● **To do**
Please write out all the entries exactly, without the pictures.

════

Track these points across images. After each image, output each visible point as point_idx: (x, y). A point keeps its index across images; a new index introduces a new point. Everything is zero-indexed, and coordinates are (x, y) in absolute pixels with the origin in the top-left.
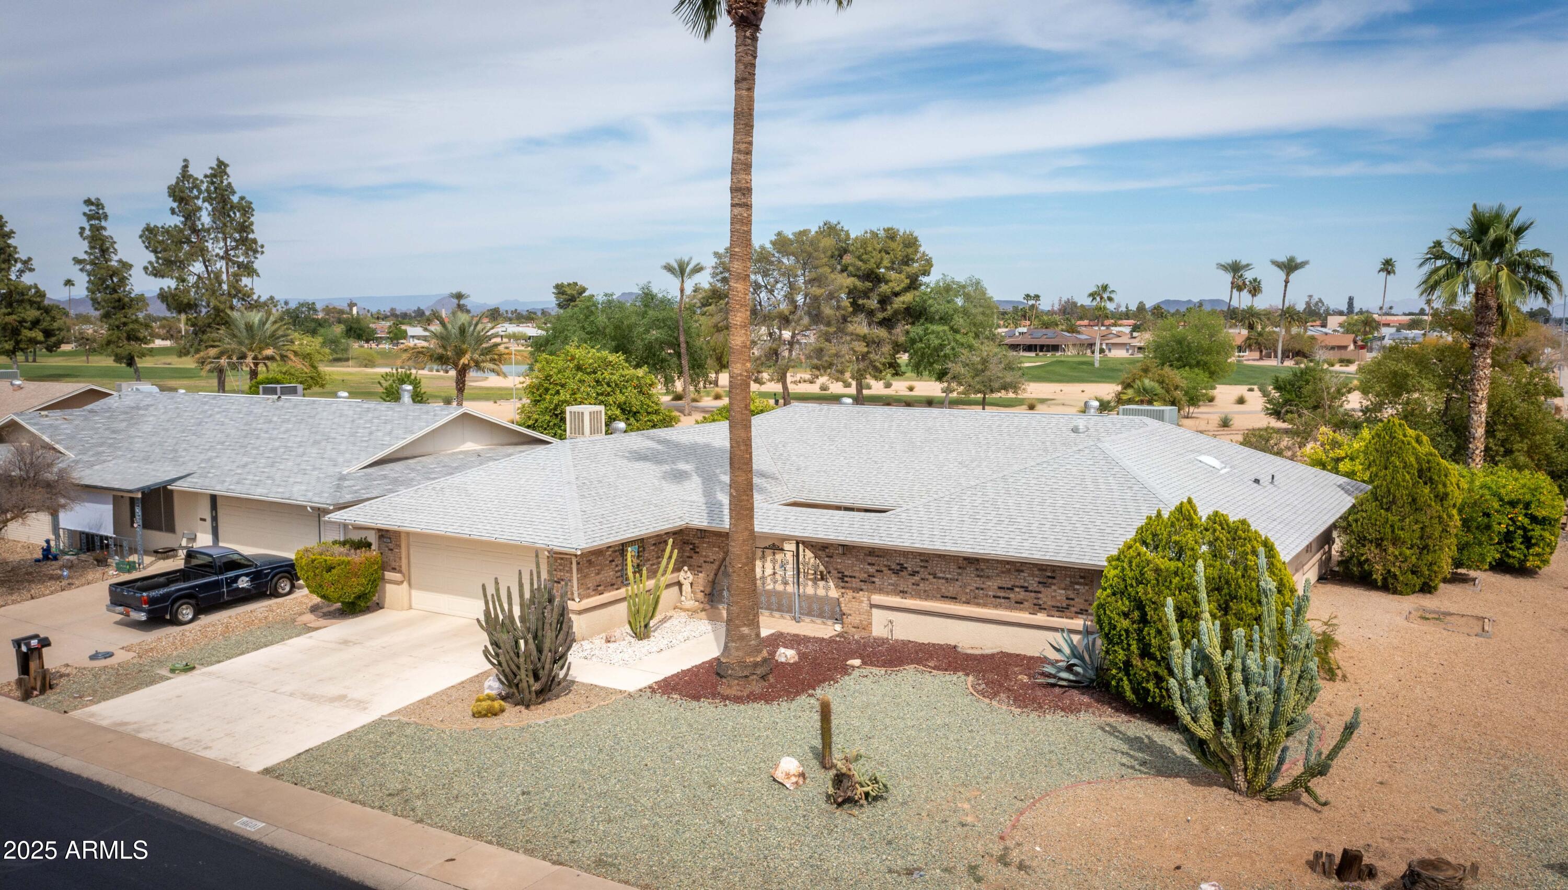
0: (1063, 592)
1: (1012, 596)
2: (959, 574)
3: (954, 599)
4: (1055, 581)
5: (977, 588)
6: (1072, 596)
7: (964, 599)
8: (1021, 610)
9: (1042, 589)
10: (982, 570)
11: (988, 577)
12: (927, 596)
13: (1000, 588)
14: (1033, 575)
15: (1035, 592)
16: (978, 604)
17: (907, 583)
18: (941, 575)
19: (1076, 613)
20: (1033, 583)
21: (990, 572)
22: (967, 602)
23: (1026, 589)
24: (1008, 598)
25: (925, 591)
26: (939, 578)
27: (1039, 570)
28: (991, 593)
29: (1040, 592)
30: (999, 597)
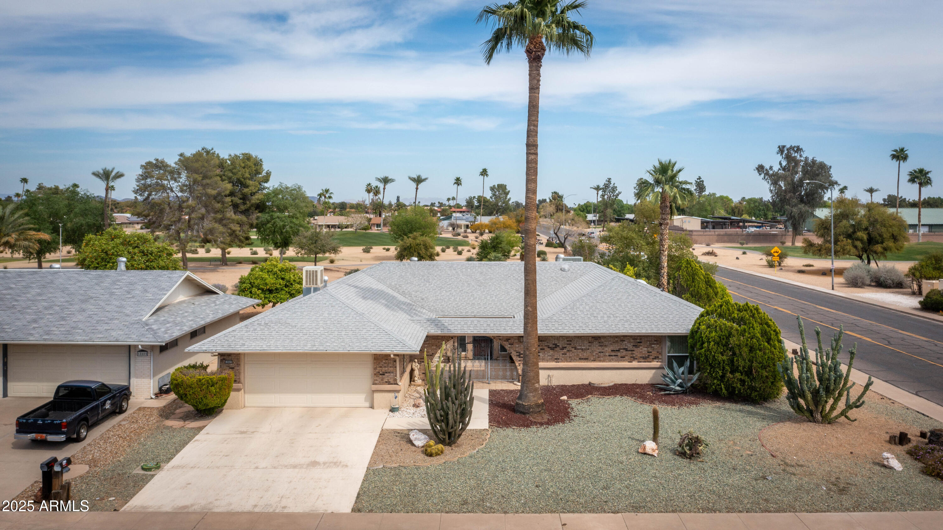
0: (646, 349)
1: (619, 354)
2: (590, 346)
3: (586, 359)
4: (641, 344)
5: (600, 352)
6: (650, 351)
7: (592, 359)
8: (624, 361)
9: (635, 349)
10: (602, 342)
11: (606, 346)
12: (571, 360)
13: (612, 351)
14: (630, 342)
15: (631, 351)
16: (600, 361)
17: (558, 354)
18: (579, 348)
19: (653, 359)
20: (630, 346)
21: (607, 343)
22: (594, 360)
23: (626, 350)
24: (617, 356)
25: (570, 357)
26: (578, 349)
27: (633, 339)
28: (607, 354)
29: (634, 351)
30: (612, 356)
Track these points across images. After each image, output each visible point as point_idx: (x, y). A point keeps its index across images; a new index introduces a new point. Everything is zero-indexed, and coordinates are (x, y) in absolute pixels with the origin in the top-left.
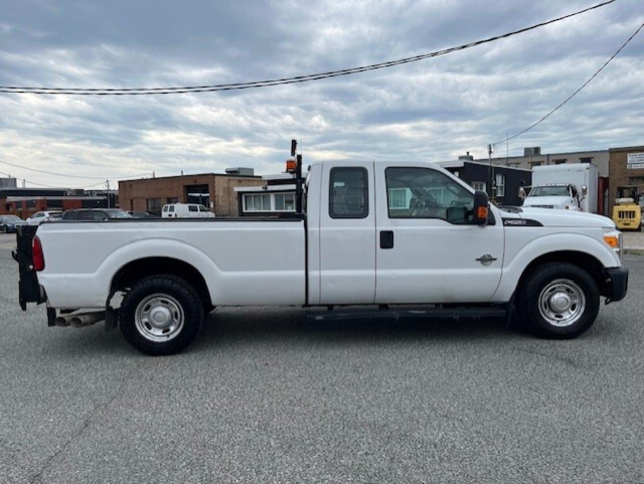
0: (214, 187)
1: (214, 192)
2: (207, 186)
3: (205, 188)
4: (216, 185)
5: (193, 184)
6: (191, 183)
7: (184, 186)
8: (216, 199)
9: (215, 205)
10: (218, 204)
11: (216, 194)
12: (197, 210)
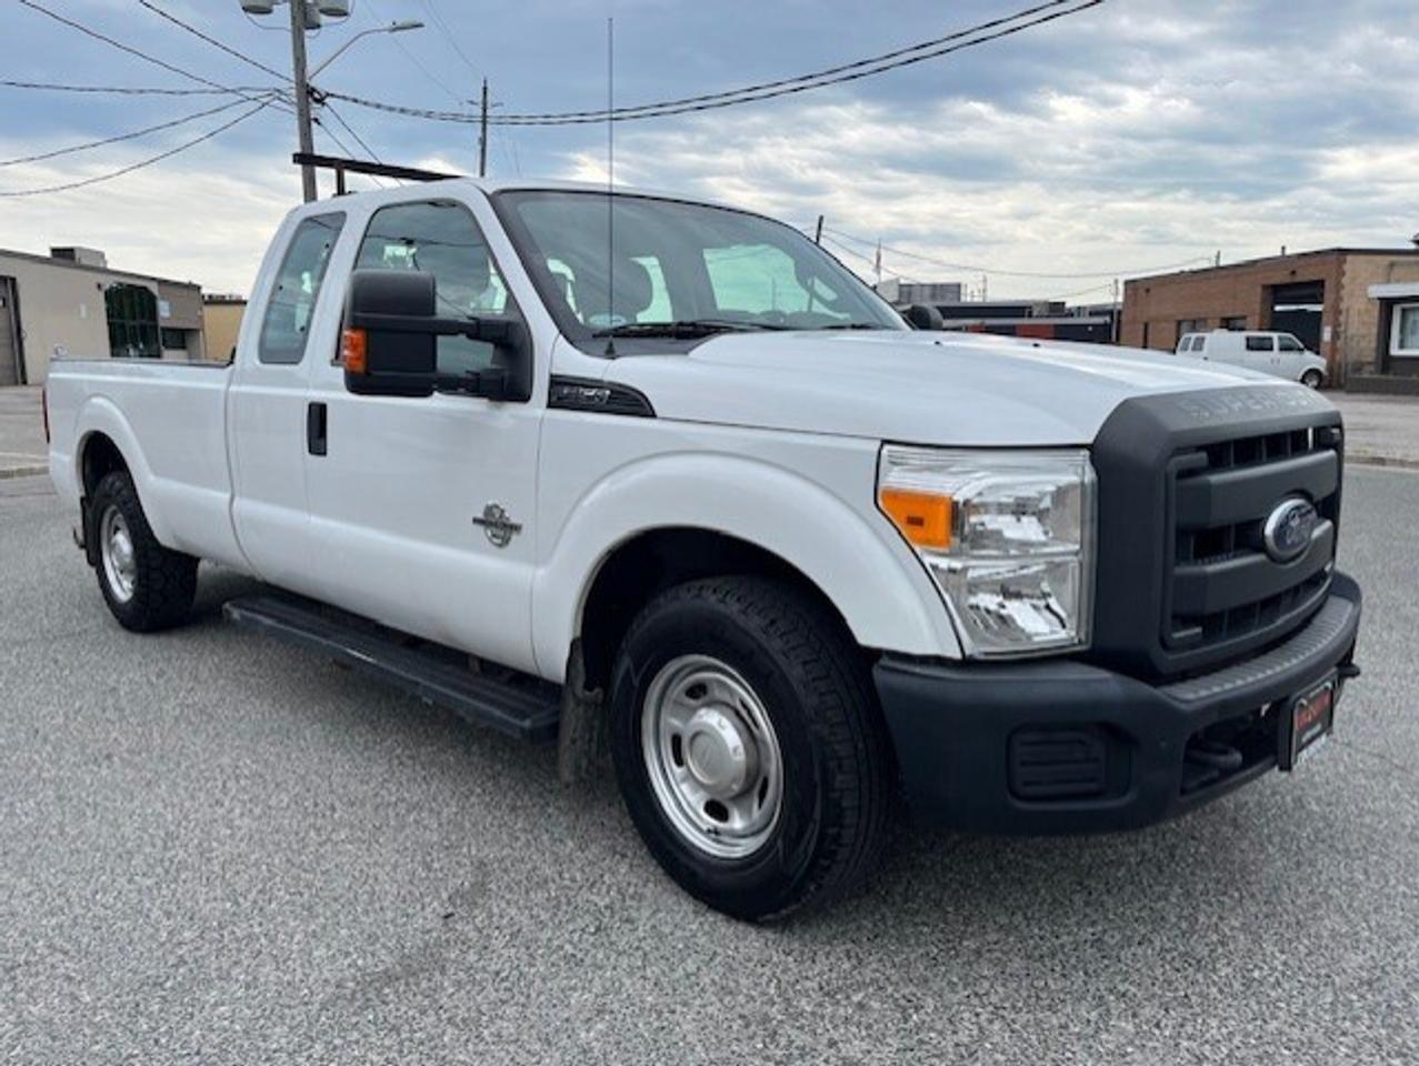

════

● **Response area**
Track these points across images. After each image, output each visible point as point_idx: (x, y). A point keeps its index across images; a new index introduces a new point. Everything is zero-indexed, and coordinates are (x, y) in absolute pixels with the origin in the top-left.
0: (1063, 592)
1: (1012, 596)
2: (959, 574)
3: (954, 599)
4: (1055, 581)
5: (977, 588)
6: (1072, 596)
7: (964, 599)
8: (1021, 610)
9: (1042, 589)
10: (982, 570)
11: (988, 577)
12: (927, 596)
13: (1000, 588)
14: (1033, 575)
15: (1035, 592)
16: (978, 604)
17: (907, 583)
18: (941, 575)
19: (1076, 613)
20: (1033, 583)
21: (990, 572)
22: (967, 602)
23: (1026, 589)
24: (1008, 598)
25: (925, 591)
26: (939, 578)
27: (1039, 570)
28: (991, 593)
29: (1040, 592)
30: (999, 597)
0: (646, 349)
1: (619, 354)
2: (590, 346)
3: (586, 359)
4: (641, 344)
5: (600, 352)
6: (650, 351)
7: (592, 359)
8: (624, 361)
9: (635, 349)
10: (602, 342)
11: (606, 346)
12: (571, 360)
13: (612, 351)
14: (630, 342)
15: (631, 351)
16: (600, 361)
17: (558, 354)
18: (579, 348)
19: (653, 359)
20: (630, 346)
21: (607, 343)
22: (594, 360)
23: (626, 350)
24: (617, 356)
25: (570, 357)
26: (578, 349)
27: (633, 339)
28: (607, 354)
29: (634, 351)
30: (612, 356)
Track these points across images. After each image, output each visible point as point_idx: (x, y). A point keeps its index across images; a new index introduces a new point. Everything is zero-indexed, and coordinates are (x, y) in absolute pixels with the origin in the top-left.
0: (214, 187)
1: (214, 192)
2: (207, 186)
3: (205, 188)
4: (216, 185)
5: (193, 184)
6: (191, 183)
7: (184, 186)
8: (216, 199)
9: (215, 205)
10: (218, 204)
11: (216, 194)
12: (197, 210)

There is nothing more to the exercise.